# Separation in Corel x4



## intothis1 (Jan 17, 2010)

I have Corel x4 but no RIP or separation software. Corel will separate into 4 color but if I want to print, all transparencies print as a different shade. What I wanted was..say it's a beachball with 3 colors. I wanted the just the part intended to be blue to print on the transparency, and likewise for the other colors. 

Does this take a program I don't have or am I just being thick and not clicking on something right?
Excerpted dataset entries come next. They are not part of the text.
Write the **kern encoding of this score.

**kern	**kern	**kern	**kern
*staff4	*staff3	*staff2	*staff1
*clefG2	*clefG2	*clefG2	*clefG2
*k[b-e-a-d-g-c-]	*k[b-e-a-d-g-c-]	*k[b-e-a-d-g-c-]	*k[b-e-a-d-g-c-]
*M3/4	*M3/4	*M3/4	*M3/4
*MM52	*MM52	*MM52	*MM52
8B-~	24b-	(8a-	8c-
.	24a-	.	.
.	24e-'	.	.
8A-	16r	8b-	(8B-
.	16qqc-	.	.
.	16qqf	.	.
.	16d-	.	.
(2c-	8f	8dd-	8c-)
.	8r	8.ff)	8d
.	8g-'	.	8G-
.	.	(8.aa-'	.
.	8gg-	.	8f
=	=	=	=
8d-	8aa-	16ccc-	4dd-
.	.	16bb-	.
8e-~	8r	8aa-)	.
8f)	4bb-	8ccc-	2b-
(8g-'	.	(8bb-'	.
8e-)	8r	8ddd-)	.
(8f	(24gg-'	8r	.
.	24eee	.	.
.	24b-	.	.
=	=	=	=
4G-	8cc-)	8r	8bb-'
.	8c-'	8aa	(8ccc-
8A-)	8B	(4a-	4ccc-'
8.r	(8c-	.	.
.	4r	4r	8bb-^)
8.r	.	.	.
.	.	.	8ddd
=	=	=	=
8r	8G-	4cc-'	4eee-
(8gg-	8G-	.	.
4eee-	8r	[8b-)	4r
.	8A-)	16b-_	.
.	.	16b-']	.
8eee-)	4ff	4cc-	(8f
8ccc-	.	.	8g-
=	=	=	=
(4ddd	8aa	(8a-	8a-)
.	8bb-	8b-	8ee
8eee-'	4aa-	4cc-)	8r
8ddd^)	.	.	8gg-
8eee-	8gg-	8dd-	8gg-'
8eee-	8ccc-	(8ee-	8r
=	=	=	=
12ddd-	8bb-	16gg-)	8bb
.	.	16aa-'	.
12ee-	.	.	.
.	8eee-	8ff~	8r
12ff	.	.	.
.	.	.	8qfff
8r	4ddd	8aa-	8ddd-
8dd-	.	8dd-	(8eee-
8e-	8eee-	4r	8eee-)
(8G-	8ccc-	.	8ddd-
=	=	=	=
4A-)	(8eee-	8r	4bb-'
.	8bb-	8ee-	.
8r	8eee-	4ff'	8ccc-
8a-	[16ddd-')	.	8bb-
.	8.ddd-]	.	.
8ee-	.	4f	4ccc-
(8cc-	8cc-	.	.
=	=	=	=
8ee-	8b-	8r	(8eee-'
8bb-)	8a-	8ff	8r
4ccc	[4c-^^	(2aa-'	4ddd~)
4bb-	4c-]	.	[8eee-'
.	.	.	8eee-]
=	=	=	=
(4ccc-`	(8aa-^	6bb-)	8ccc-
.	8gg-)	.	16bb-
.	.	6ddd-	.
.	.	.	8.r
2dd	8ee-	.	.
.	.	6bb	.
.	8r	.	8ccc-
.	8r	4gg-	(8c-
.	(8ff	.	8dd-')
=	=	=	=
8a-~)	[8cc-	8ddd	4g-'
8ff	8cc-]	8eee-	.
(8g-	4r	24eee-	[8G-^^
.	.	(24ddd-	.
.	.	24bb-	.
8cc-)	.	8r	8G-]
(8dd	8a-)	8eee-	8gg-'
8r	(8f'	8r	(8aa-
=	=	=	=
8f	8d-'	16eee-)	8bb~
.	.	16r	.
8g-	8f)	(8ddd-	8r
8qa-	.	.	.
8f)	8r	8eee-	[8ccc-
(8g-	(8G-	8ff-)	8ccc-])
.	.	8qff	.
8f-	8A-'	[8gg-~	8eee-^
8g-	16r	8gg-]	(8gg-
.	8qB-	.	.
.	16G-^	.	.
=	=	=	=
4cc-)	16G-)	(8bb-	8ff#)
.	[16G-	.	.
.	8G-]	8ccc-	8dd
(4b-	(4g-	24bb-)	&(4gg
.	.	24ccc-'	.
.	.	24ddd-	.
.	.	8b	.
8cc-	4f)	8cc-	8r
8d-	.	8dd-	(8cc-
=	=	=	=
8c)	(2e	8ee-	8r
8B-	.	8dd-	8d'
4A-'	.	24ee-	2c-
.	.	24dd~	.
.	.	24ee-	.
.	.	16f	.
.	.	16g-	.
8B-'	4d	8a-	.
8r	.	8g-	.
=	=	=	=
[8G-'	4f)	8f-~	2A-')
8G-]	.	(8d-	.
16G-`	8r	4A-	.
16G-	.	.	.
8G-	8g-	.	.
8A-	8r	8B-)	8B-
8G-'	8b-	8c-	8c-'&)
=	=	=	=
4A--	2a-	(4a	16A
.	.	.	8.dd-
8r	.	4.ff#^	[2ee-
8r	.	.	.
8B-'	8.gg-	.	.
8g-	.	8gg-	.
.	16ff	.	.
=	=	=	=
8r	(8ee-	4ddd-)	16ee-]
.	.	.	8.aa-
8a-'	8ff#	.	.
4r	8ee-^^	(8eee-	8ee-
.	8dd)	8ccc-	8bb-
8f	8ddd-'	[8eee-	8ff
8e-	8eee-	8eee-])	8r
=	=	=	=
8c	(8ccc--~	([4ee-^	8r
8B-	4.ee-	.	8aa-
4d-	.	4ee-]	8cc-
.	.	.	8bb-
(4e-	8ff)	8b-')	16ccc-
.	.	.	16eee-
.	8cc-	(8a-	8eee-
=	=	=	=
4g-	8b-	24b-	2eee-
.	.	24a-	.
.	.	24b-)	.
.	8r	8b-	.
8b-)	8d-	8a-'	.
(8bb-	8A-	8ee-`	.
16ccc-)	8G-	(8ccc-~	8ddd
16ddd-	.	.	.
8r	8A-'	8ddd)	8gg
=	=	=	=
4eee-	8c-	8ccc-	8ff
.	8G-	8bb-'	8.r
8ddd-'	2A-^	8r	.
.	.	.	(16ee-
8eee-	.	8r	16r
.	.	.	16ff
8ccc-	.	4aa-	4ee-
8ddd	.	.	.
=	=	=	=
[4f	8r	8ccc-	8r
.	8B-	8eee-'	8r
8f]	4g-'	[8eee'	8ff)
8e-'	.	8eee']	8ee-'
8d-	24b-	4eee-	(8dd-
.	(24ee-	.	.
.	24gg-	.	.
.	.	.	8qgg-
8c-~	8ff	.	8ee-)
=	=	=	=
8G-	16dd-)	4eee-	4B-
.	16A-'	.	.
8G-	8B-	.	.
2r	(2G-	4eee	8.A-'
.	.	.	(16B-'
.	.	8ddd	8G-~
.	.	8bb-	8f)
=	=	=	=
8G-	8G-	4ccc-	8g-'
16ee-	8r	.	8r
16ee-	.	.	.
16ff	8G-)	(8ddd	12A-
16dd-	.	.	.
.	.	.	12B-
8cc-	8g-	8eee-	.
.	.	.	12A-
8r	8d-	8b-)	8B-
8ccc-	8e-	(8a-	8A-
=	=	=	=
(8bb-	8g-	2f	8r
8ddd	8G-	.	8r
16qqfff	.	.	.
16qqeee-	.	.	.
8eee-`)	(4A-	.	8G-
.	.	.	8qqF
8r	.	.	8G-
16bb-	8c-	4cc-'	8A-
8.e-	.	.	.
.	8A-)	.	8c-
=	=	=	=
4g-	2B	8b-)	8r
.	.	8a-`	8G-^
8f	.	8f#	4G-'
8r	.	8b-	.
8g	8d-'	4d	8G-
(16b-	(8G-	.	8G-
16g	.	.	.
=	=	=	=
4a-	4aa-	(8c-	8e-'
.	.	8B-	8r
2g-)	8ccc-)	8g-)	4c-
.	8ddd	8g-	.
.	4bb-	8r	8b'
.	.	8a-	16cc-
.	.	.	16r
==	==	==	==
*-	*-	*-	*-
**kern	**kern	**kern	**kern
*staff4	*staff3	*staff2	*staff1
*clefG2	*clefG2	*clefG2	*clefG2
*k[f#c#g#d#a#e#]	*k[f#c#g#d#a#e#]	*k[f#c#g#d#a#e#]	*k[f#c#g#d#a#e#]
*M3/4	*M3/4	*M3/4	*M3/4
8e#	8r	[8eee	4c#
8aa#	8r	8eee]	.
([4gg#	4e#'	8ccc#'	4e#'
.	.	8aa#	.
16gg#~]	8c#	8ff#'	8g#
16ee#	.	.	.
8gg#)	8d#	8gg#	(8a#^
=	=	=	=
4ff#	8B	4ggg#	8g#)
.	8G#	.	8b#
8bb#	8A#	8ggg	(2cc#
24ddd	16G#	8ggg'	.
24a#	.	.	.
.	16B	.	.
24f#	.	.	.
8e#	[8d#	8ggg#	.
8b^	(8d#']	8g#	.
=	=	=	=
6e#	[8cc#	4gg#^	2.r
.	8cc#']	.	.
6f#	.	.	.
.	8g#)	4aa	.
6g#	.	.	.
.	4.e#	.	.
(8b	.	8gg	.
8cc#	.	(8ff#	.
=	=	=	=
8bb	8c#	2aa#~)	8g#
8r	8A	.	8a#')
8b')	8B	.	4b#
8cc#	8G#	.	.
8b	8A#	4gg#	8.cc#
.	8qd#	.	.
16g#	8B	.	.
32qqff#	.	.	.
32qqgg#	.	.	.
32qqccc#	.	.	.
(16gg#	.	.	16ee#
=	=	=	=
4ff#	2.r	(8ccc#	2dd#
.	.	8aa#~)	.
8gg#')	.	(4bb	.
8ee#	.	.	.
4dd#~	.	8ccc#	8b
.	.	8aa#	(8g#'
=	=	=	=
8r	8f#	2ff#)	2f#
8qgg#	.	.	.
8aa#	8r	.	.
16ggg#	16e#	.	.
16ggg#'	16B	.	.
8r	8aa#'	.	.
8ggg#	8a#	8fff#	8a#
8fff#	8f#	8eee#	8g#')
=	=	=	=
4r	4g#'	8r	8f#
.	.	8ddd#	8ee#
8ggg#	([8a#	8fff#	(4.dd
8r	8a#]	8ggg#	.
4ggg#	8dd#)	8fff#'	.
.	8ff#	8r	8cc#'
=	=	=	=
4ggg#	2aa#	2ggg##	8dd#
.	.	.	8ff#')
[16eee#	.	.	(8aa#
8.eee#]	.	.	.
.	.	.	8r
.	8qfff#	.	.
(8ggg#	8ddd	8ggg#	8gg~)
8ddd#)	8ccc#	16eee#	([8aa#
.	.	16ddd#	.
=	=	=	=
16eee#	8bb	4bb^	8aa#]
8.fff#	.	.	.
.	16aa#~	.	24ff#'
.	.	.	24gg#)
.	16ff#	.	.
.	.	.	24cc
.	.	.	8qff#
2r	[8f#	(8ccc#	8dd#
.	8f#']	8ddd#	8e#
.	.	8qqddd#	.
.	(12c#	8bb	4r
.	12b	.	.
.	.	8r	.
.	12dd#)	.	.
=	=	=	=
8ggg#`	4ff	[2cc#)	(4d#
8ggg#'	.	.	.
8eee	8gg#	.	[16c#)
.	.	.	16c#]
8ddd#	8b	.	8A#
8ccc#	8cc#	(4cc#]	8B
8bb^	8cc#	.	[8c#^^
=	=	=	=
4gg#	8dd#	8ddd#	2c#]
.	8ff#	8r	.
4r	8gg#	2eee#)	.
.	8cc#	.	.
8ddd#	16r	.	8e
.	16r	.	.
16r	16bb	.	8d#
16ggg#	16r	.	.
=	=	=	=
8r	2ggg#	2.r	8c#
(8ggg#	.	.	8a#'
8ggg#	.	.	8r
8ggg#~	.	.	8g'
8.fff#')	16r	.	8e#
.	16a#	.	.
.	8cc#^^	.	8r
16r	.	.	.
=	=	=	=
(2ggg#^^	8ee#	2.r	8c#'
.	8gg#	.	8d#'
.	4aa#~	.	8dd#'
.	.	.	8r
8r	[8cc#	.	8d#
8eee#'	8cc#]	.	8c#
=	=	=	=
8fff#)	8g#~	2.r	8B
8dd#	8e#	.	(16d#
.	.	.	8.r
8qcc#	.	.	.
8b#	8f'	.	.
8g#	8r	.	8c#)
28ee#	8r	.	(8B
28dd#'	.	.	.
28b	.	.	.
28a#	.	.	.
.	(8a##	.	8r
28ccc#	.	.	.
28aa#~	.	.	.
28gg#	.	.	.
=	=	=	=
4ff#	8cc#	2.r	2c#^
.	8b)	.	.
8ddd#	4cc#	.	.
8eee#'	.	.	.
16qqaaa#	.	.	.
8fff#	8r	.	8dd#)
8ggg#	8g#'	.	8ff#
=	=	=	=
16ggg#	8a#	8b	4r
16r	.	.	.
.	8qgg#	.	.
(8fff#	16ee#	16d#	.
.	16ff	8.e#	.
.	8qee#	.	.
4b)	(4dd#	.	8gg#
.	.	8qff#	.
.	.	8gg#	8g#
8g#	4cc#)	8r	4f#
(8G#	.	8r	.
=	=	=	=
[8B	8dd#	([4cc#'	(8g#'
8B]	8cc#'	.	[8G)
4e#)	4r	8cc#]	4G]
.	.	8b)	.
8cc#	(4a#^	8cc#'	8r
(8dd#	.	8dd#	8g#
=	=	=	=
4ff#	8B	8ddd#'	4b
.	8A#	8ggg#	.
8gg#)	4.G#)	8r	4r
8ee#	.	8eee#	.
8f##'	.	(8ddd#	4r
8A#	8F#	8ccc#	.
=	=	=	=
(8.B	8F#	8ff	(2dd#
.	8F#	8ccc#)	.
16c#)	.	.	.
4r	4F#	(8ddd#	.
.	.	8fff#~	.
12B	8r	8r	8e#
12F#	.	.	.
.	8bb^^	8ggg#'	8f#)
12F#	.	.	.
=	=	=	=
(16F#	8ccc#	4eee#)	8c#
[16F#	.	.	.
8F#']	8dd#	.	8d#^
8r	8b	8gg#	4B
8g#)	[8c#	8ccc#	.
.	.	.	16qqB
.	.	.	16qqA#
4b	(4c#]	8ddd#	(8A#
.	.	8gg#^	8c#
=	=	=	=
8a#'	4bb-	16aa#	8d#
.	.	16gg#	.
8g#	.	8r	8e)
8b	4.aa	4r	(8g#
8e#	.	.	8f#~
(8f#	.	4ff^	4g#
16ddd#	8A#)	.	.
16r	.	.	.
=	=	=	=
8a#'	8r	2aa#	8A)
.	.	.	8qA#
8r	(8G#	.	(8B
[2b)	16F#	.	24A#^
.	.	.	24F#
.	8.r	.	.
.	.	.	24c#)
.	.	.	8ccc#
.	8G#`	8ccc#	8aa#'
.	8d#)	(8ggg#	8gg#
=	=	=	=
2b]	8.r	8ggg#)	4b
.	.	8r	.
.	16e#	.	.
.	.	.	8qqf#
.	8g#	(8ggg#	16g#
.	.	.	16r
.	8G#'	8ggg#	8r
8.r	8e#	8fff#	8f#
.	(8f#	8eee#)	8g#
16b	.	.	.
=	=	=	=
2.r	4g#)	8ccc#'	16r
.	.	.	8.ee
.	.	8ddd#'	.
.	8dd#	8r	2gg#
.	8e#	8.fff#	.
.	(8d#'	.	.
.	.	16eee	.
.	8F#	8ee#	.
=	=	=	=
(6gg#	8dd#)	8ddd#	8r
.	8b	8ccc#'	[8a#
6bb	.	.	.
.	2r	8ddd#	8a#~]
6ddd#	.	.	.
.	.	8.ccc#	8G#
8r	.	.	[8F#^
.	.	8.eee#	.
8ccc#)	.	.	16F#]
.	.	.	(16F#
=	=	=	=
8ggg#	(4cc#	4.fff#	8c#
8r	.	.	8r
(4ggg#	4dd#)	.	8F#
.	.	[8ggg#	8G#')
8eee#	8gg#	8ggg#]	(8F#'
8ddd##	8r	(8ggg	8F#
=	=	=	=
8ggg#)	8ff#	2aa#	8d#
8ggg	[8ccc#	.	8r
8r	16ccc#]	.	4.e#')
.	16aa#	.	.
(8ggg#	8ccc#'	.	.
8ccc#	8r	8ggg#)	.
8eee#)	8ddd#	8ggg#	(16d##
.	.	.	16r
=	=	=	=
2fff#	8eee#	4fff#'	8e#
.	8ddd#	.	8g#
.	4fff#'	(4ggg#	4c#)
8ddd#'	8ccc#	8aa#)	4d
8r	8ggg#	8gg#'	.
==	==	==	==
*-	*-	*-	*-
Thanks for any advice in advance.
Becca


----------



## LewisScreenPrint (Sep 20, 2011)

If you plan on using 4 color process then make sure the image is converted to a high quality bitmap or use CMYK if it is a vector. If it is not a 4 color process then use PANTONE colors. Under your print options there is a tab that is labeled "Seperations", and there you can select or deselect the colors that you want to print. I would also recommend opening Print Preview and inserting registration marks.


----------



## intothis1 (Jan 17, 2010)

LewisScreenPrint said:


> If you plan on using 4 color process then make sure the image is converted to a high quality bitmap or use CMYK if it is a vector. If it is not a 4 color process then use PANTONE colors. Under your print options there is a tab that is labeled "Seperations", and there you can select or deselect the colors that you want to print. I would also recommend opening Print Preview and inserting registration marks.


Thank you for the help! I clicked on Hexachrome and got it to switch to Pantone options. It's printing like I need it to now. Figures the only thing I didn't try. Much appreciated.

Becca


----------